First published: 5.58 a.m. EST
Stock indices saw mixed results on Tuesday after another volatile trading session. The Dow Jones Industrial Average (DJIA) fell by 0.43%, while the S&P 500 (SPX) declined by 0.21%. Meanwhile, the NASDAQ 100 (NDX) saw a surprise gain of 0.16%.
The 10-Year Treasury yield saw another increase today as the rate climbed to 3.97%. Conversely, the Two-Year Treasury yield fell to 4.29%.
In addition, WTI crude oil finished in green territory today after the recent sell-off. The commodity increased by 2.3% to $78.50.
In other news, Uber is going electric in France and has teamed up with Stellantis. Additionally, Harley Davidson’s LiveWire has become the only pureplay EV motorcycle listed company on the NYSE today.
Consumer Confidence Beats Forecast
On Tuesday, the Conference Board released its Consumer Confidence report, which, as the name suggests, measures the consumers’ confidence in the economy.
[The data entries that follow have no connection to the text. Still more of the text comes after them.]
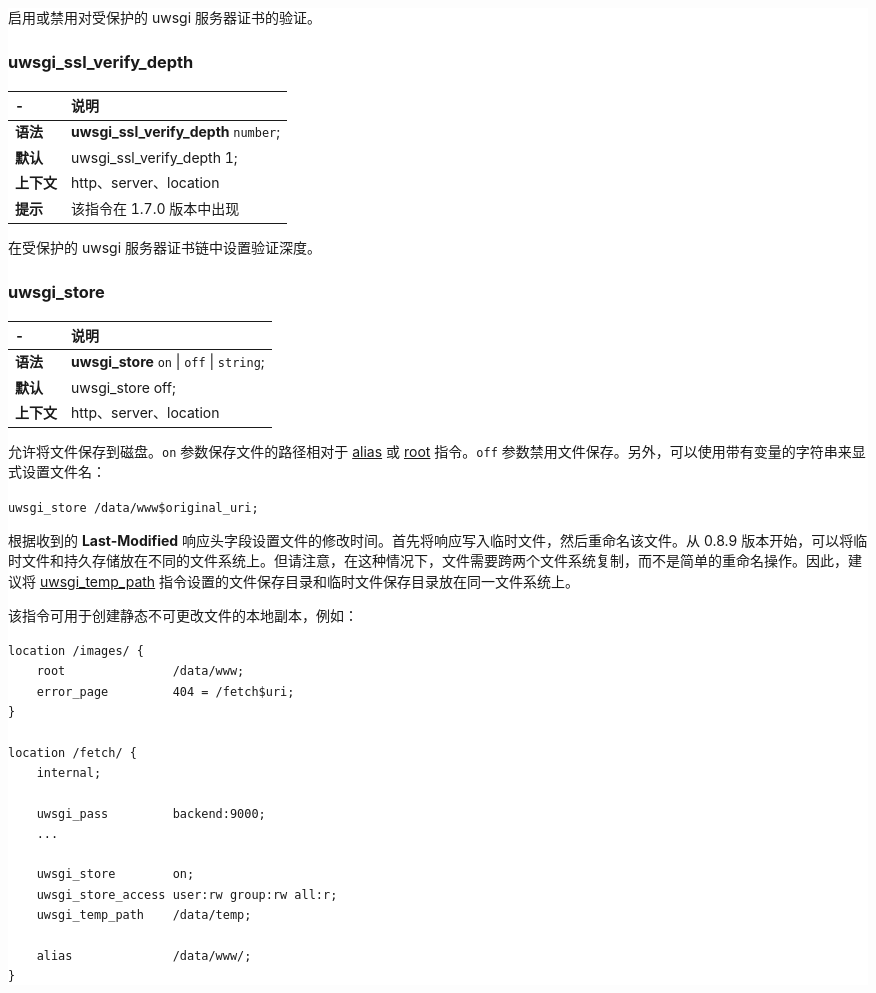 启用或禁用对受保护的 uwsgi 服务器证书的验证。

### uwsgi_ssl_verify_depth

|\-|说明|
|:------|:------|
|**语法**|**uwsgi_ssl_verify_depth** `number`;|
|**默认**|uwsgi_ssl_verify_depth 1;|
|**上下文**|http、server、location|
|**提示**|该指令在 1.7.0 版本中出现|

在受保护的 uwsgi 服务器证书链中设置验证深度。

### uwsgi_store

|\-|说明|
|:------|:------|
|**语法**|**uwsgi_store** `on` &#124; `off` &#124; `string`;|
|**默认**|uwsgi_store off;|
|**上下文**|http、server、location|

允许将文件保存到磁盘。`on` 参数保存文件的路径相对于 [alias](../ngx_core_module.md#alias) 或 [root](../ngx_core_module.md#root) 指令。`off` 参数禁用文件保存。另外，可以使用带有变量的字符串来显式设置文件名：

```nginx
uwsgi_store /data/www$original_uri;
```

根据收到的 **Last-Modified** 响应头字段设置文件的修改时间。首先将响应写入临时文件，然后重命名该文件。从 0.8.9 版本开始，可以将临时文件和持久存储放在不同的文件系统上。但请注意，在这种情况下，文件需要跨两个文件系统复制，而不是简单的重命名操作。因此，建议将 [uwsgi_temp_path](#uwsgi_temp_path) 指令设置的文件保存目录和临时文件保存目录放在同一文件系统上。

该指令可用于创建静态不可更改文件的本地副本，例如：

```nginx
location /images/ {
    root               /data/www;
    error_page         404 = /fetch$uri;
}

location /fetch/ {
    internal;

    uwsgi_pass         backend:9000;
    ...

    uwsgi_store        on;
    uwsgi_store_access user:rw group:rw all:r;
    uwsgi_temp_path    /data/temp;

    alias              /data/www/;
}
```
This report is believed to be a leading indicator for spending patterns, as optimistic consumers are more likely to spend as opposed to pessimistic ones.
For September, consumer confidence came in at 108, which was better than expectations of 104.5. This increased for the second straight month. It’ll be interesting to see if this uptrend continues as interest rates continue to rise along with unemployment rates.
New Home Sales Come in Higher than Expected
The Census Bureau released its United States New Home Sales data, which came in at 685,000 for August. For reference, forecasters were expecting a print of 500,000. However, this was lower than last year’s figure of 702,000. The New Home Sales metric measures the number of single-family homes sold in the prior month (on an annualized basis).
This snaps a five-month decline which is likely attributable to the decline in mortgage rates during August. It appears home buyers wanted to lock in the lower rates in anticipation of an increase – a choice that proved to be correct.
However, this boost is likely to be short-lived as interest rates have increased significantly since August.
What Happened on Monday
Monday marked the fifth consecutive day of losses. The market sell-off continued with the S&P 500, the Dow, and the Nasdaq 100 registering losses of 1.03%, 1.11%, and 0.51%. The losses led the Dow, which has so far managed to avoid the bear market territory, to tip into the red zone (20% below its record high). The S&P’s losses were led by declines in the real estate, energy, and utilities sectors.
Another supersized interest rate hike by the Federal Reserve, and the central bank’s commitment to keeping interest rates high till inflation is brought down desirably, is making the market swoon. The highly uncertain and tense environment comes from the belief that the Fed’s hawkishness will continue till the economy breaks under the pressure.
The currency markets also remained volatile on Monday partly fueled by the Federal Reserve’s policy. The British pound also dropped to a record low against the dollar as the new U.K. government expressed its intent to continue with massive tax cuts. Moreover, the Bank of England stated that the depreciation in currency may call for significant interest rate hikes to prevent a textbook currency crisis.
Uncertainty back home along with the U.K.’s concerns are making traders in the U.S. jittery.
On the housing front, rents are finally starting to come back to earth, as the housing bubble threatens to pop. Economists are of the opinion that rents are likely to fall further through winter. Lumber prices also fell to pre-Covid levels, spelling good news for homebuilders.